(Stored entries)

• • • • • • •

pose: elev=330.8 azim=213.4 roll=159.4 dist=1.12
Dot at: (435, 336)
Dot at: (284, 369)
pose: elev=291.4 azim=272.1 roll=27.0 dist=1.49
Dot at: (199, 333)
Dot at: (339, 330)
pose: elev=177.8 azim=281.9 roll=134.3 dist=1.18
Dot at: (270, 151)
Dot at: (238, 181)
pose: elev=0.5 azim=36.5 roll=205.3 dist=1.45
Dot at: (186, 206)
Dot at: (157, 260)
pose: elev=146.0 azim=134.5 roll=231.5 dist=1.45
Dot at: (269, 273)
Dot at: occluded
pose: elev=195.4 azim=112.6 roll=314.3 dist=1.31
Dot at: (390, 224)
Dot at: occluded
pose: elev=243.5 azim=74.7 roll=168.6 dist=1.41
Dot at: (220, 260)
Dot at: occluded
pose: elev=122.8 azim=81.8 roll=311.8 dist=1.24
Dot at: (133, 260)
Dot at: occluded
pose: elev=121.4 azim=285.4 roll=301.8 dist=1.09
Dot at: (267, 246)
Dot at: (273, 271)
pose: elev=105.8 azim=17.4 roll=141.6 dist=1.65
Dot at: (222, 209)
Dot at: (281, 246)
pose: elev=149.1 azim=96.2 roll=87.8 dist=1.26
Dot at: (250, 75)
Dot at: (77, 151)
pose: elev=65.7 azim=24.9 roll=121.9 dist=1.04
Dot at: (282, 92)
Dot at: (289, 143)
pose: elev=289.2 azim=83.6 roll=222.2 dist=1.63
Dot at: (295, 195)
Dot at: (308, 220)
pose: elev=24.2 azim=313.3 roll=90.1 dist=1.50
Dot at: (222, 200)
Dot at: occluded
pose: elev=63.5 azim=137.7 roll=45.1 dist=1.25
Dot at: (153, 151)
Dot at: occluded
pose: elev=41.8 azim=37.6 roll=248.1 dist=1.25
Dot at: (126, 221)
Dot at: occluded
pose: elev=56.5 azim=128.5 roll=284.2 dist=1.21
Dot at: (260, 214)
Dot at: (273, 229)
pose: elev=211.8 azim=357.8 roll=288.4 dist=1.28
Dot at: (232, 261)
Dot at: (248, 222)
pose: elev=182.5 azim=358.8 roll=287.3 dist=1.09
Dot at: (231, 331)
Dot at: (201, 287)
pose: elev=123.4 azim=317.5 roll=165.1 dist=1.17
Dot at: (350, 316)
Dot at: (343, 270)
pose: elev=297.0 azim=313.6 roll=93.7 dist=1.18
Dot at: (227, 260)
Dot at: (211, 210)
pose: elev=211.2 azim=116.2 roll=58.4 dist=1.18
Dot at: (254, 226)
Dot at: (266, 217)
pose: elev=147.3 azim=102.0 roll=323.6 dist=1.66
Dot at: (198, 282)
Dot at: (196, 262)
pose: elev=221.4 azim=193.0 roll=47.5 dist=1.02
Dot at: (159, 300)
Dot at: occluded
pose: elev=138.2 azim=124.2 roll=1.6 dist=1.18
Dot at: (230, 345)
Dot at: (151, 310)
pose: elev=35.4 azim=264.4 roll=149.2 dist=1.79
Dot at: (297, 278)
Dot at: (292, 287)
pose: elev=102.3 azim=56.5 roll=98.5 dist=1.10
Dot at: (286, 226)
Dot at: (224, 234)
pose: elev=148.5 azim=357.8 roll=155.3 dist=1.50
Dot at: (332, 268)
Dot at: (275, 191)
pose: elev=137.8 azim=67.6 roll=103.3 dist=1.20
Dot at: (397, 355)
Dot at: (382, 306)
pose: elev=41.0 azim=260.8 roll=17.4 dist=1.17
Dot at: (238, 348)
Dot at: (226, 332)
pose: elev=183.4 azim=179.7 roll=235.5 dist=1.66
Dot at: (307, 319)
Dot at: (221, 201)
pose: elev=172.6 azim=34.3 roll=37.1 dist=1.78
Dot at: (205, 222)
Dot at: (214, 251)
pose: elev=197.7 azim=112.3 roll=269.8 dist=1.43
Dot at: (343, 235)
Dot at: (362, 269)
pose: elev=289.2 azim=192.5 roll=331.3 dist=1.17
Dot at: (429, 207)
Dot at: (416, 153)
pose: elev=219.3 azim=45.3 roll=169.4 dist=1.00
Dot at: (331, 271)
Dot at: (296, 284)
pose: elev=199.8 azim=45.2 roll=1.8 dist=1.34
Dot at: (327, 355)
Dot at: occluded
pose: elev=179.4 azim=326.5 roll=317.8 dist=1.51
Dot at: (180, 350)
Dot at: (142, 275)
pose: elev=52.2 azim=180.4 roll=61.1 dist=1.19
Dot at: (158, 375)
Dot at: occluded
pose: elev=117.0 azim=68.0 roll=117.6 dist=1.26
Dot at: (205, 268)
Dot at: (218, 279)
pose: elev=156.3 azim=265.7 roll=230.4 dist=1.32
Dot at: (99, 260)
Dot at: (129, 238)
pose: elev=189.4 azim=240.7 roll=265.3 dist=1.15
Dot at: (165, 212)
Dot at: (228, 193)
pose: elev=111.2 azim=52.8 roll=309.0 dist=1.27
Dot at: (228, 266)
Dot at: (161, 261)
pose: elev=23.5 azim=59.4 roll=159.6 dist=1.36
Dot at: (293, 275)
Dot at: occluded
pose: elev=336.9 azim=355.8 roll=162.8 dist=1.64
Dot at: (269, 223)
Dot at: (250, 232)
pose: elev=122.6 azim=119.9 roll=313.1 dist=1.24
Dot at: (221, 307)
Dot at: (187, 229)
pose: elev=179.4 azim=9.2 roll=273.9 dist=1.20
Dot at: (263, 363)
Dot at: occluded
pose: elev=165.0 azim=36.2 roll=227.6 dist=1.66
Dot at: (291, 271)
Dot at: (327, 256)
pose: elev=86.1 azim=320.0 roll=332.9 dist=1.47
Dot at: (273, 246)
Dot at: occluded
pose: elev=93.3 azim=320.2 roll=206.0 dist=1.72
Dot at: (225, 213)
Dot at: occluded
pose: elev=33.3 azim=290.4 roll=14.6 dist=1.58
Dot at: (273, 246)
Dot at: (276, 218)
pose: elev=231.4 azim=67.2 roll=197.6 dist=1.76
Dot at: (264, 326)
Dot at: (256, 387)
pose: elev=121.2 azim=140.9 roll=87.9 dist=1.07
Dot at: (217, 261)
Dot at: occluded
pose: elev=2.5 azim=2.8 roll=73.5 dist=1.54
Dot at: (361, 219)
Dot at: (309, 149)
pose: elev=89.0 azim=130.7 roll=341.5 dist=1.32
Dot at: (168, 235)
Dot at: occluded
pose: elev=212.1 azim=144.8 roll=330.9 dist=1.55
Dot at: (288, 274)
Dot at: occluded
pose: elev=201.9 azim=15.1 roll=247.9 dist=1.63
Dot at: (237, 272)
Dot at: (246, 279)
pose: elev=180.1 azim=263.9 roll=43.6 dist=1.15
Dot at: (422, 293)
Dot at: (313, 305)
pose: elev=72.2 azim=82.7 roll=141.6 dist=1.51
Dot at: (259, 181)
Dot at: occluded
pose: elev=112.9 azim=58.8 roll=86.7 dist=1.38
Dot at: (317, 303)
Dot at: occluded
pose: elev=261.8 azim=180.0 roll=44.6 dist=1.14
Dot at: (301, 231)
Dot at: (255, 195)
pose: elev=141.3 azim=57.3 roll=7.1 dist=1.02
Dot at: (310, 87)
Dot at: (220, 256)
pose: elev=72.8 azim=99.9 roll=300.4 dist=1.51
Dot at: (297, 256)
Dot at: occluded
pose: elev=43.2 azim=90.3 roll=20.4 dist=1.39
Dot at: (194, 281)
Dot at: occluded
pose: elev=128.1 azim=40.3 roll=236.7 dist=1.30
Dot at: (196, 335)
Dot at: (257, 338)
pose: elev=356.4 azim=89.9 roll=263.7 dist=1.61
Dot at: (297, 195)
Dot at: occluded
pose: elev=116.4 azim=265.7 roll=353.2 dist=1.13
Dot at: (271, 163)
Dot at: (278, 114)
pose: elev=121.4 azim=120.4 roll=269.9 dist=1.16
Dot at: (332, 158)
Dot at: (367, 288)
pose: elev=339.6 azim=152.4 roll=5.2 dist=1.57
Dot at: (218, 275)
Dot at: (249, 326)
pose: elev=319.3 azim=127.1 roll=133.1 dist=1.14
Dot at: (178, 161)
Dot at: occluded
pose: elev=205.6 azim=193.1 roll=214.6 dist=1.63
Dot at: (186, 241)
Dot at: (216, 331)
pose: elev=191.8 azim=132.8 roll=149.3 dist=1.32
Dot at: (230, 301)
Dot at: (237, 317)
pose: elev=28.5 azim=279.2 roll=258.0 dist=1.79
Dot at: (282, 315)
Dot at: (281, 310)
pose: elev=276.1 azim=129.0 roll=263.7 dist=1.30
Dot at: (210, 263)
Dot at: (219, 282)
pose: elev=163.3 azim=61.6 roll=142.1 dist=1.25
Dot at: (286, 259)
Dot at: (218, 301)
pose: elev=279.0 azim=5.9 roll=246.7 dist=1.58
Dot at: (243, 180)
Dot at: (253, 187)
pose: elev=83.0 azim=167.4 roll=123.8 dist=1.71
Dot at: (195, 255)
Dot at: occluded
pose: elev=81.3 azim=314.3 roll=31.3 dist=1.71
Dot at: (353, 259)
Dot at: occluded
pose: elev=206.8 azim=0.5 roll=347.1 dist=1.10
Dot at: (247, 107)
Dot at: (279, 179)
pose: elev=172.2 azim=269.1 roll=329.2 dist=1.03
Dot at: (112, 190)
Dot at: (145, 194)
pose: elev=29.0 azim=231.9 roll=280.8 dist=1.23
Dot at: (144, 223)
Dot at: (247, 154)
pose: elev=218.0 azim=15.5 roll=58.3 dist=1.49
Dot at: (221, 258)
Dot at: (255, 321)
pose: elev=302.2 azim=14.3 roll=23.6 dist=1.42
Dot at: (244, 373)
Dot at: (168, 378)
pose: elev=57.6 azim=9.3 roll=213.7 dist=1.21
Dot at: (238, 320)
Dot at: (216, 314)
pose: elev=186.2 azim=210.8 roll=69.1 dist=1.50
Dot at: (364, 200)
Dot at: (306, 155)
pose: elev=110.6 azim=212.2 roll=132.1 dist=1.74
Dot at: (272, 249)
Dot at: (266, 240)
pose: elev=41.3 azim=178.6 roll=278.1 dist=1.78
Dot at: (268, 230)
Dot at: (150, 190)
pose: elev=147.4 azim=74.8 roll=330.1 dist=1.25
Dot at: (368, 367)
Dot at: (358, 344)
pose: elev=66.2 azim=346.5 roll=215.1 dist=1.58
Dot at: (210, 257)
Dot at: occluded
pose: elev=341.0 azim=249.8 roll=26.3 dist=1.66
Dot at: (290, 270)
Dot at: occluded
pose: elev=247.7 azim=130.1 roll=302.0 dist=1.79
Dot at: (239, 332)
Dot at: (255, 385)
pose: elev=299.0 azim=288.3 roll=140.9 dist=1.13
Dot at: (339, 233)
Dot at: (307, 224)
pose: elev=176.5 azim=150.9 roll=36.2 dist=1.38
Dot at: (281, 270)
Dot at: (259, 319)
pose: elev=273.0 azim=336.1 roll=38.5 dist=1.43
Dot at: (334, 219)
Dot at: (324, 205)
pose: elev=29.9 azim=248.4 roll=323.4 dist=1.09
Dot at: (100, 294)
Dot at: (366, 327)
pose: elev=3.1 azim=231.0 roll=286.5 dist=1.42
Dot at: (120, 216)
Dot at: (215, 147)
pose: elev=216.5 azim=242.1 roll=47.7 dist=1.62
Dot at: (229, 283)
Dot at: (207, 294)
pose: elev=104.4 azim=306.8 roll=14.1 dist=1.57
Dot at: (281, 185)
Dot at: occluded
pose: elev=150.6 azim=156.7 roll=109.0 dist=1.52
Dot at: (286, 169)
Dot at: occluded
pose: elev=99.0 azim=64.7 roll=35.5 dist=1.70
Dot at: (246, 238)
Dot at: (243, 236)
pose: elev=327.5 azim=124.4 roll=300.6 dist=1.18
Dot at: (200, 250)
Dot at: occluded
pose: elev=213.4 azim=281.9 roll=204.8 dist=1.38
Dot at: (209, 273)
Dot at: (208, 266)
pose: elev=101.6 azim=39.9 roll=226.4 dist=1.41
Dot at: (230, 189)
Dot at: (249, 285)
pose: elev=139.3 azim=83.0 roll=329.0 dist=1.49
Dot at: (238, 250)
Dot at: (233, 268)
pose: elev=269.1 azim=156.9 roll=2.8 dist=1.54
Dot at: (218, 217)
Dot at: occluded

• • • • • • •

The request: Reproduce verbatim the part of the entries above that opens with the line containing "pose: elev=111.2 azim=52.8" and closes with the line containing "Dot at: (187, 229)", including both of those lines.

Result for this task:
pose: elev=111.2 azim=52.8 roll=309.0 dist=1.27
Dot at: (228, 266)
Dot at: (161, 261)
pose: elev=23.5 azim=59.4 roll=159.6 dist=1.36
Dot at: (293, 275)
Dot at: occluded
pose: elev=336.9 azim=355.8 roll=162.8 dist=1.64
Dot at: (269, 223)
Dot at: (250, 232)
pose: elev=122.6 azim=119.9 roll=313.1 dist=1.24
Dot at: (221, 307)
Dot at: (187, 229)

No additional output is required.